Наступила ночь; газ зажжен, смычок капельмейстера, представляющего в этом увеселительном месте Орфея, подал знак начинать танцы.

Кавалеры (пятифранковые) бросаются со всех ног к оркестру и увлекают за собою в своем стремительном деле множество роз, время цветения которых, к сожалению, давно уже миновалось. Начинается бал, описывающий огромную спиральную линию вокруг павильона, где играет полковая музыка.

Очень много было говорено о том новейшего изобретения, достойном удивления танце, который называется… его не называют, но охотно бегут туда, где можно на него посмотреть. На бал-мобиле он нисколько не лучше, чем в других местах.

Те же, скорей странные, чем соблазнительные позы, те же прыжки с теми же странными вывихами.

Все это давно уже приняло окаменелые и стереотипные формы.

Юные адепты этого современного танца Пирра вносят достойный удивления порядок в этот хаос.

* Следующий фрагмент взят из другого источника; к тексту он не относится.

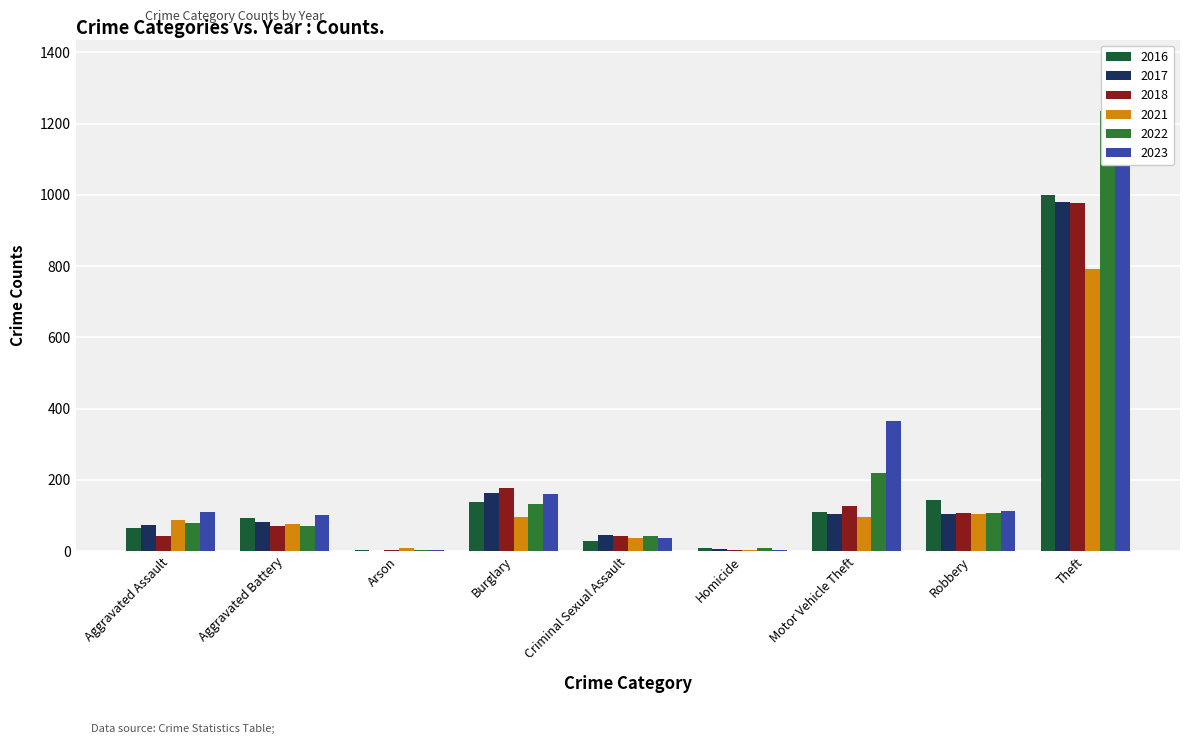

The value of 2016 at Aggravated Battery is 93. True or false?

True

Теперь существуют особенные ординарные профессора для этого искусства; прежде они вдохновенно отплясывали на сцене.

Эти добродетельные наставники юношества обучают искусству толкаться в обществе, не попадаясь в руки полиции.

Таким образом по определению строгой дидактики помянутый танец есть только символ, воспоминание, идол, принятая оргия. Он неприличен в особенности потому, что здесь мысль соединена с своевольством. В сущности же он менее неприличен, чем известный полутактный вальс (Walzer im Zweiviertel-Tact), принятый одобрительно в высших кругах и выполняемый с пристрастием на семейных вечерах; точно также, как фанданго, болеро и мазурка, публично выполняемые на театральной сцене.